Another attitude circulates primarily among intellectuals and must be looked at seriously. This is the view that occult groups are trivial, escapist, anti-intellectual, antipolitical, narcissistic, amoral, and decadent. These charges do not come from the sensationalist press. They appear in the works of highly regarded writers and scholars, in
The New York Review of Books, Commentary, Partisan Review.
Many of the ideas in these articles filter down into ordinary “educated” conversation, becoming the basis for the rigid, defensive, and hostile reactions that many people exhibit when they talk about the occult.
Of course, there is another group of writers who have consistently praised the occult revival, viewing it as a seedbed of innovation. There are also critiques by anthropologists, sociologists, historians, and psychologists that contain few stereotypes. These writings reveal the occult world to be complex, with many themes and many layers, a world richer and far different from that portrayed in the press, in most books, in the dinnertable conversation of certain intellectuals and, for that matter, in the simple-minded postures of certain occult writers.

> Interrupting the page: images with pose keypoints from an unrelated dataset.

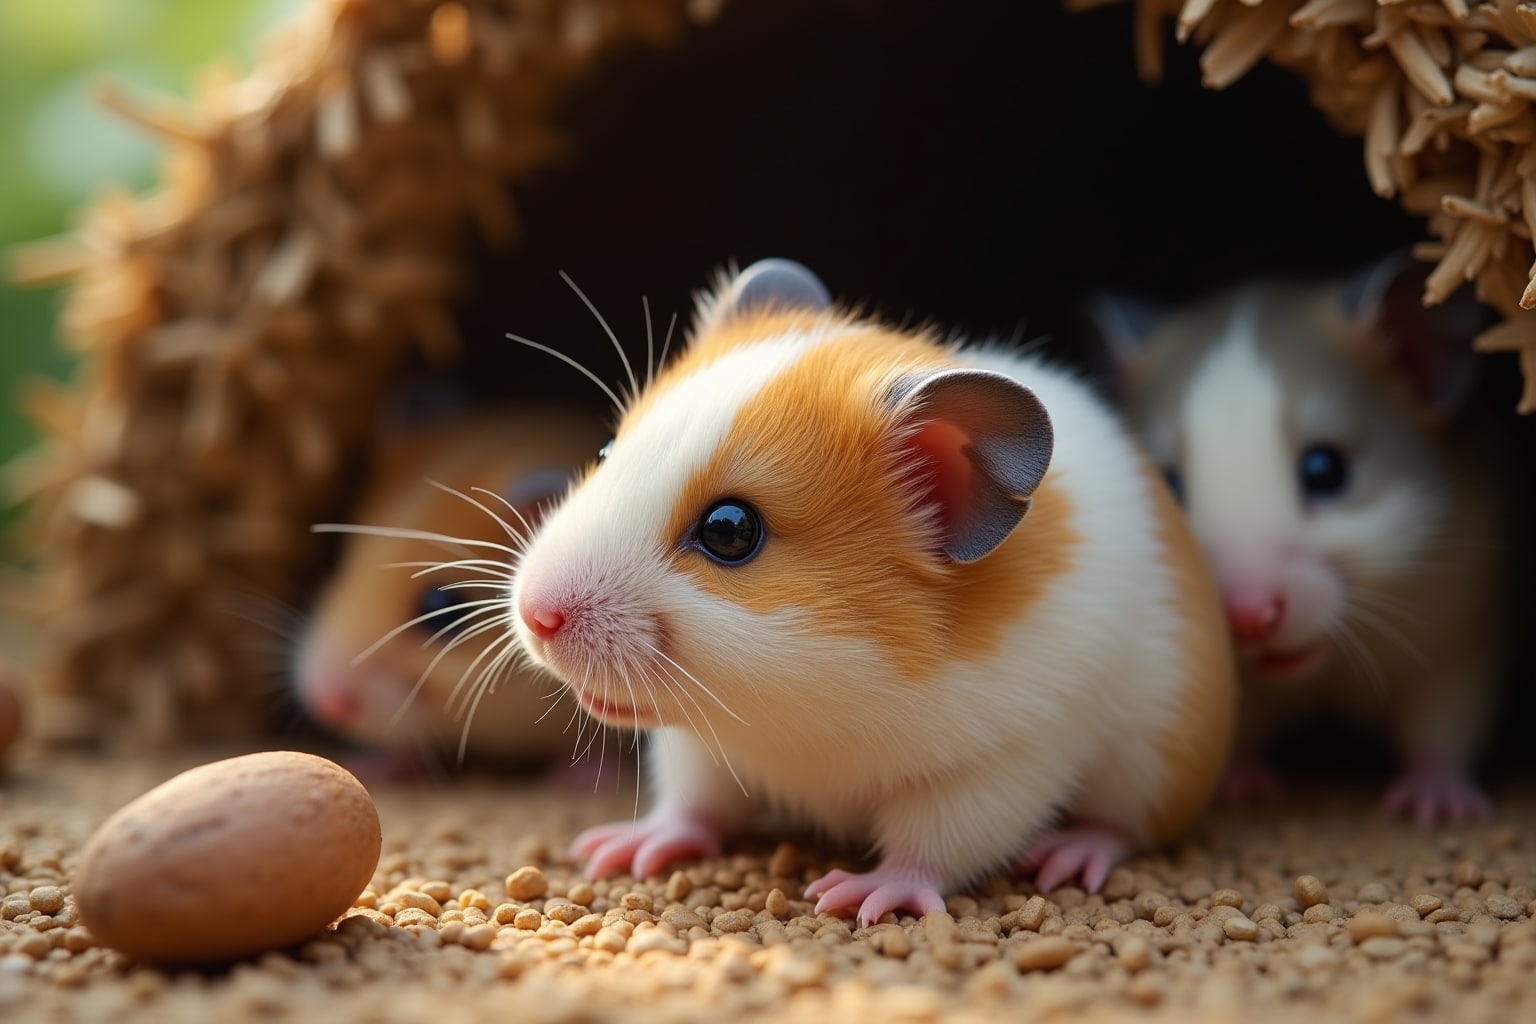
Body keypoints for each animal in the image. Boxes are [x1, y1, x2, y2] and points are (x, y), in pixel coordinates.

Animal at [509, 258, 1237, 926]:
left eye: (730, 531)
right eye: (607, 452)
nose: (535, 616)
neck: (801, 716)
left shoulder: (1000, 765)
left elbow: (932, 849)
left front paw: (854, 896)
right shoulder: (703, 747)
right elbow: (692, 805)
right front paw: (617, 849)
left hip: (1152, 762)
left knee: (1122, 828)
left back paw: (1067, 855)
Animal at [1094, 254, 1504, 826]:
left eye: (1325, 470)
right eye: (1170, 487)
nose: (1247, 616)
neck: (1323, 671)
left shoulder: (1459, 641)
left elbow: (1441, 723)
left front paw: (1436, 801)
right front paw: (1238, 784)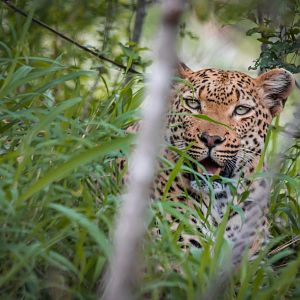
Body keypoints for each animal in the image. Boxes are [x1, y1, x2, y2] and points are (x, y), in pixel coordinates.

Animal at [120, 62, 294, 264]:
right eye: (193, 103)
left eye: (241, 110)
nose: (211, 139)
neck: (220, 202)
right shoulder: (180, 245)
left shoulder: (255, 258)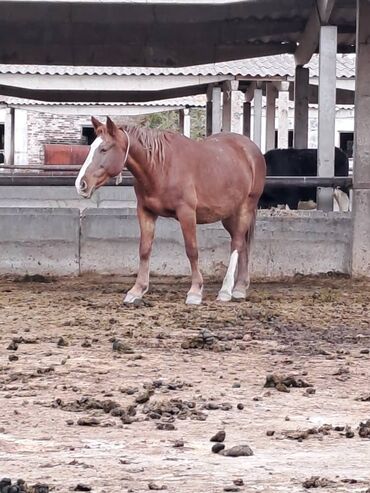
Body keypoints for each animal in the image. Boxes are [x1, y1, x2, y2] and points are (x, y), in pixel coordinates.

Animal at [76, 117, 266, 306]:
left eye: (104, 149)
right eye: (91, 148)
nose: (81, 184)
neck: (161, 167)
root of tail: (251, 149)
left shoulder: (186, 213)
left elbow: (192, 250)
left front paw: (195, 291)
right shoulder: (145, 212)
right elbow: (144, 249)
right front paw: (137, 290)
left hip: (245, 208)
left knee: (237, 244)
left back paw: (226, 290)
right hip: (229, 215)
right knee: (241, 244)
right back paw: (240, 288)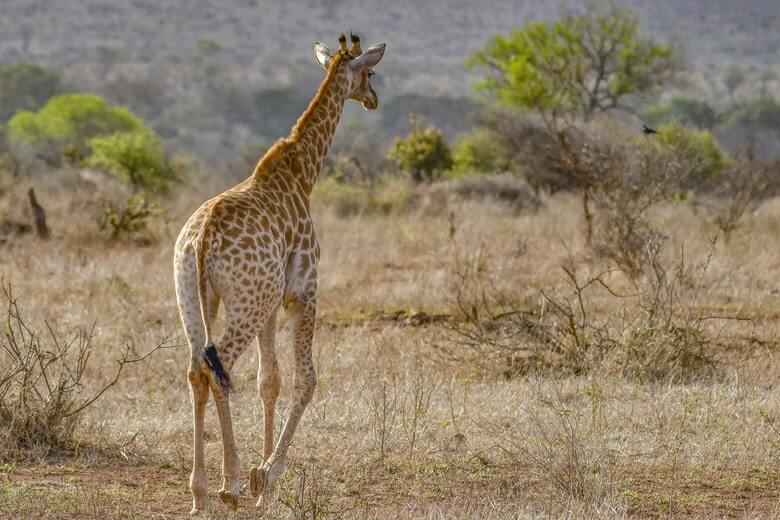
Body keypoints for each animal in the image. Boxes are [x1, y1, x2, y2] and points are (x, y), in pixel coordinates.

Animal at [173, 33, 385, 514]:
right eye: (370, 72)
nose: (374, 100)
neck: (303, 173)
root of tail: (201, 240)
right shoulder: (303, 288)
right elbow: (306, 379)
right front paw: (267, 474)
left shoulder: (271, 302)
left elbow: (269, 381)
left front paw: (262, 477)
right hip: (244, 304)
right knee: (217, 367)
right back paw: (228, 484)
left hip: (194, 298)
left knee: (197, 369)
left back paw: (199, 492)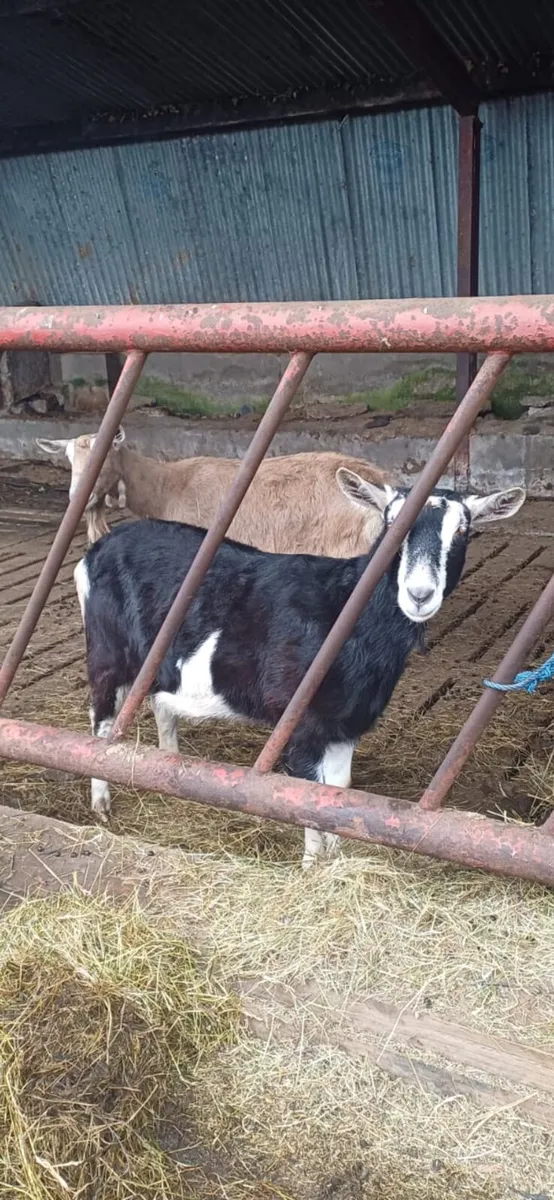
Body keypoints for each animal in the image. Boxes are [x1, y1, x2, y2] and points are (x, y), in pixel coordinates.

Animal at [74, 471, 525, 867]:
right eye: (390, 522)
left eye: (463, 530)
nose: (419, 594)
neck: (345, 609)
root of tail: (96, 551)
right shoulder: (299, 720)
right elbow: (306, 794)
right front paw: (311, 865)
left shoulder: (345, 724)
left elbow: (338, 793)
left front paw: (337, 859)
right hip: (106, 652)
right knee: (101, 720)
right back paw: (101, 804)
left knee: (161, 706)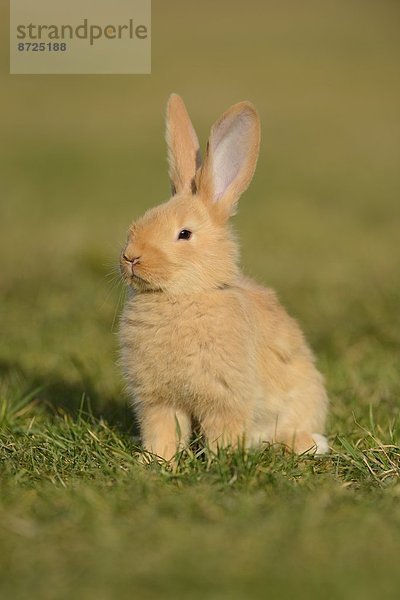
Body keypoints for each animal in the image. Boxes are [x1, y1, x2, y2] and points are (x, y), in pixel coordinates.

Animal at [118, 92, 328, 460]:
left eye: (184, 234)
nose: (131, 257)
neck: (183, 295)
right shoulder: (159, 402)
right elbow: (164, 434)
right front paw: (158, 462)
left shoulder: (225, 399)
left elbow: (222, 433)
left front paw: (221, 461)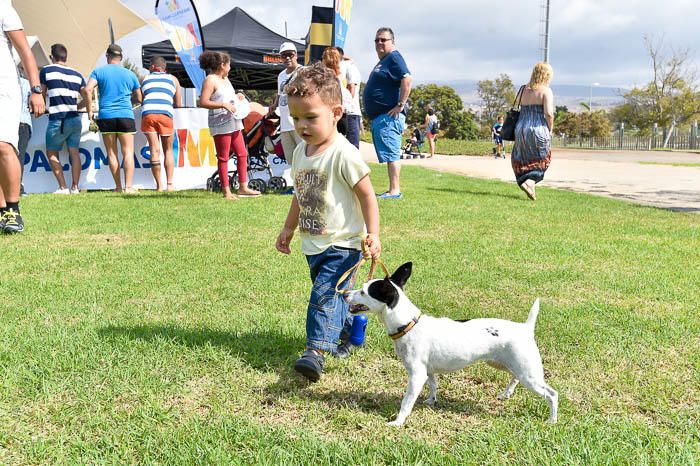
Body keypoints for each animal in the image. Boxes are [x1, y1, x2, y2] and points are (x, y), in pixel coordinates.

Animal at [344, 262, 556, 426]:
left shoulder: (416, 375)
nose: (345, 293)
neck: (409, 324)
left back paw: (552, 420)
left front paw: (398, 421)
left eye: (363, 291)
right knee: (515, 378)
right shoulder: (428, 371)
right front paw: (431, 401)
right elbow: (433, 385)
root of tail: (525, 328)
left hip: (527, 373)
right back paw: (506, 394)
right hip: (506, 364)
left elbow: (406, 402)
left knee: (552, 394)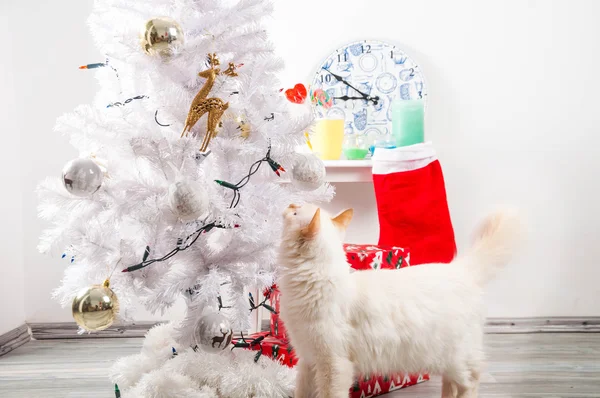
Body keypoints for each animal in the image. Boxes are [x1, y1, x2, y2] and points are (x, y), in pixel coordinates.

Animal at [278, 204, 524, 396]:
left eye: (295, 212)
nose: (289, 204)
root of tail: (459, 269)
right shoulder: (308, 359)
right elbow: (302, 393)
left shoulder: (333, 364)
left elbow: (329, 394)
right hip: (447, 361)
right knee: (451, 384)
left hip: (456, 356)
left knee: (471, 381)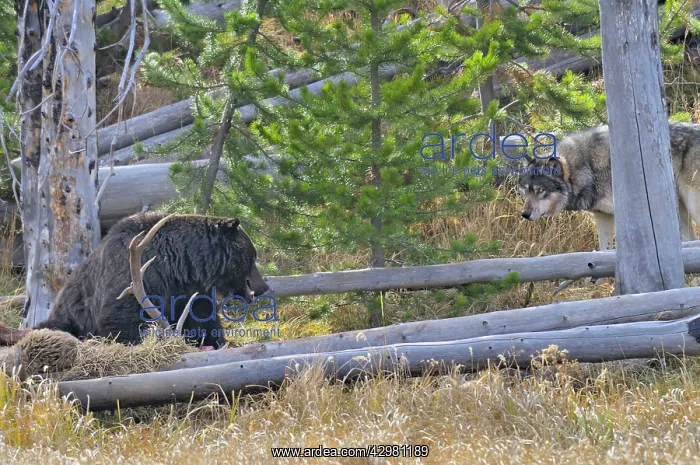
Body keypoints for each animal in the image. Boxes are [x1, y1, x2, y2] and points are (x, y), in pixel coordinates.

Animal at [33, 212, 270, 349]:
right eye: (252, 256)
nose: (263, 287)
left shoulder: (193, 295)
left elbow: (207, 325)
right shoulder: (134, 283)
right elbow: (123, 324)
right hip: (65, 317)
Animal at [517, 122, 700, 250]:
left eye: (541, 191)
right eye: (525, 190)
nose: (524, 214)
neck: (587, 167)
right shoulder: (602, 217)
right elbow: (603, 252)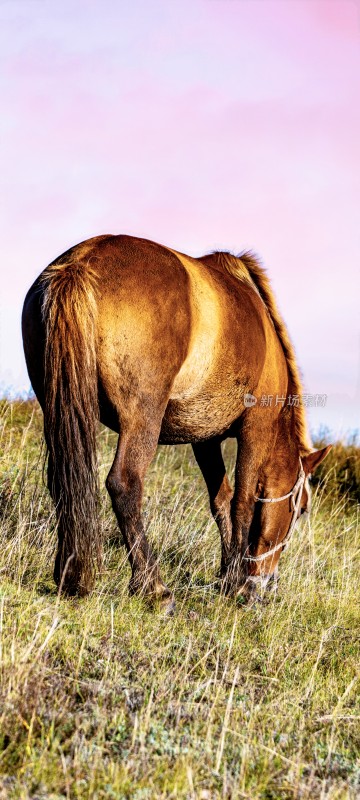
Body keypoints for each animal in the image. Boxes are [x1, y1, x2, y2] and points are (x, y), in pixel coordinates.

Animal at [21, 234, 332, 608]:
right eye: (300, 510)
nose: (266, 581)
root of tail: (80, 262)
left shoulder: (205, 439)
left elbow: (221, 502)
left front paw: (227, 576)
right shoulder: (255, 428)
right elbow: (242, 502)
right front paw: (238, 585)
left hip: (59, 408)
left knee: (61, 481)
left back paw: (70, 575)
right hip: (143, 418)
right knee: (124, 484)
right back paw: (153, 588)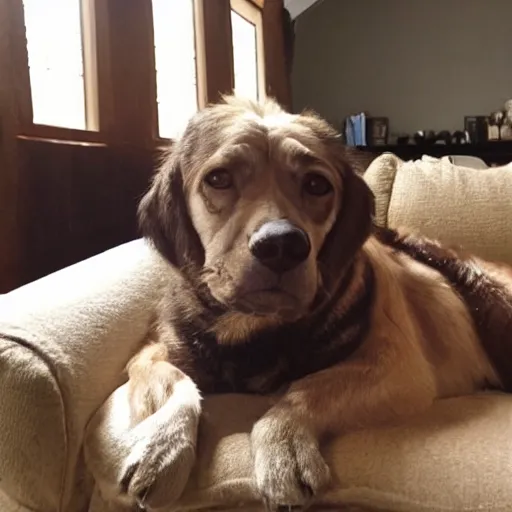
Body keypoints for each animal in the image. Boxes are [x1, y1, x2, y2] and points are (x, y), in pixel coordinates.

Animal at [84, 97, 512, 512]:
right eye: (219, 178)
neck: (254, 328)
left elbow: (308, 388)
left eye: (317, 184)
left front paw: (282, 448)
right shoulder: (151, 351)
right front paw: (161, 446)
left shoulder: (397, 367)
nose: (281, 245)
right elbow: (175, 383)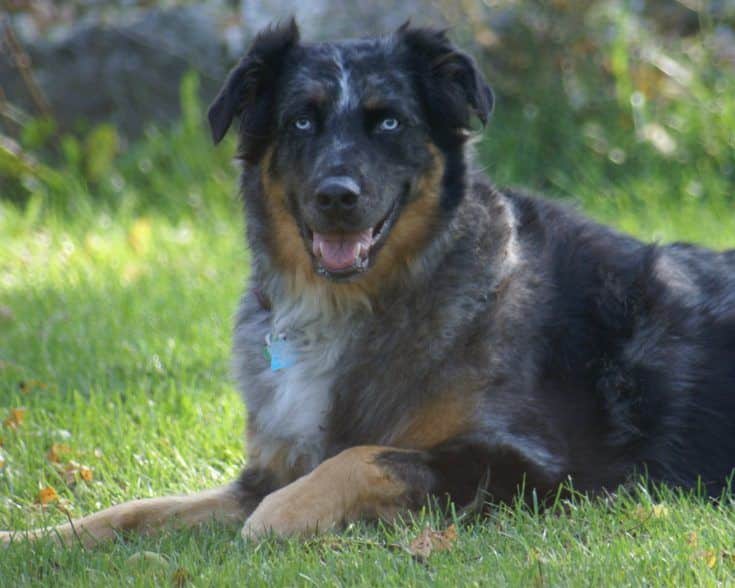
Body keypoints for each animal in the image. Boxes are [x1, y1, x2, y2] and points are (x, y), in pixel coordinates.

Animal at [1, 19, 735, 548]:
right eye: (300, 120)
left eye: (388, 121)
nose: (336, 197)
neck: (354, 303)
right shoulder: (262, 468)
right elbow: (132, 511)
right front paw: (36, 537)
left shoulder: (545, 469)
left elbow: (365, 456)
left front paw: (281, 518)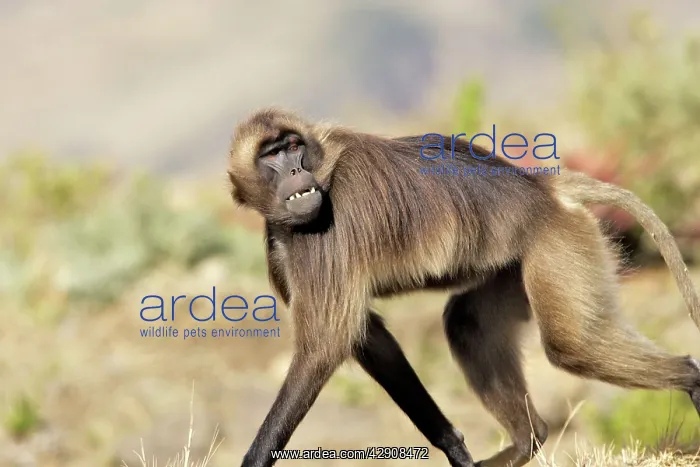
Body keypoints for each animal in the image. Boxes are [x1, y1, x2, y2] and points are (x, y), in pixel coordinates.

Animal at [227, 108, 700, 467]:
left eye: (293, 147)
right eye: (272, 154)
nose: (295, 169)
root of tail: (543, 187)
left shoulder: (329, 228)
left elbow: (327, 344)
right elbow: (370, 337)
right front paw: (453, 446)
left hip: (557, 241)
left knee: (573, 346)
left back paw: (691, 378)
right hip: (516, 264)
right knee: (467, 325)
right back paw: (526, 440)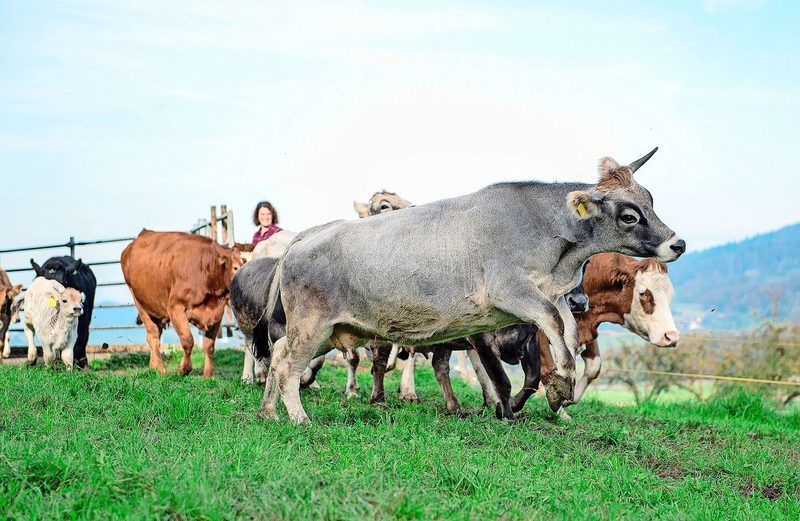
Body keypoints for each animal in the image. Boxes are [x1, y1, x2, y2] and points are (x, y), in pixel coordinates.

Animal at [120, 229, 244, 378]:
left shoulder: (217, 313)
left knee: (156, 334)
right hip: (140, 303)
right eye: (235, 267)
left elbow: (209, 346)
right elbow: (188, 340)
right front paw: (183, 369)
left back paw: (153, 366)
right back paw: (161, 369)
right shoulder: (176, 307)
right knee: (153, 335)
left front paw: (208, 375)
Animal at [261, 148, 685, 423]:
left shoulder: (554, 294)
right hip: (312, 325)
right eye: (629, 215)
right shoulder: (510, 291)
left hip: (326, 330)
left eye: (650, 200)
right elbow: (549, 329)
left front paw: (559, 387)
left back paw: (269, 412)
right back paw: (298, 417)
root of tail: (310, 235)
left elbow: (564, 331)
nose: (677, 243)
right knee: (286, 366)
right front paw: (557, 387)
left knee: (279, 354)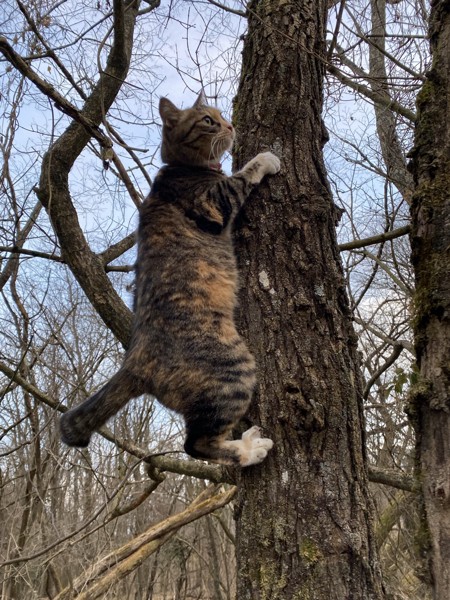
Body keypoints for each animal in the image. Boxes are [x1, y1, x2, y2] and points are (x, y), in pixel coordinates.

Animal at [59, 92, 278, 468]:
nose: (230, 124)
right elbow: (243, 175)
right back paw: (249, 450)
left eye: (220, 114)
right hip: (233, 370)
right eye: (208, 120)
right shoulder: (217, 198)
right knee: (196, 445)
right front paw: (265, 158)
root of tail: (135, 360)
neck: (181, 168)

This chapter serves two main functions: it summarizes some of the standard arguments surrounding the revival of occult and magical groups, and it makes accessible a number of lesser known articles and less rigid ideas and perceptions.
One thing should be made clear at the start. There is no consensus on why there has been a resurgence of Witchcraft and occultism, and some people even doubt whether such a resurgence exists. There are any number of fascinating theories and speculations, many of which contradict each other. For example, in 1971 there appeared a rather unexceptional popular study of new religious sects by Egon Larsen. The book
Strange Sects and Cults,
takes a pseudo-psychological approach and describes the rise of these sects as “a subconscious protest against the faculty of thinking. . . .” Larsen argues that these new sects are peopled by a “simple kind of soul.” Such people's “personalities never mature”; they remain frightened and bewildered by rigorous mental activity.
3
Several years earlier Richard Cavendish had observed the exact opposite in
The Black Arts,
4
a study of occult and mystical practices. Cavendish wrote that people who enter mystical groups are generally seeking to take the Apple from the Serpent; they want to eat of the tree of knowledge and become “as gods.” He claimed that the typical magician or mystic, far from being a simple person, is attempting to become “the complete man.” Such persons, he wrote, throw themselves into all kinds of experiences, both good and evil. They tend to regard all experience as potentially rewarding.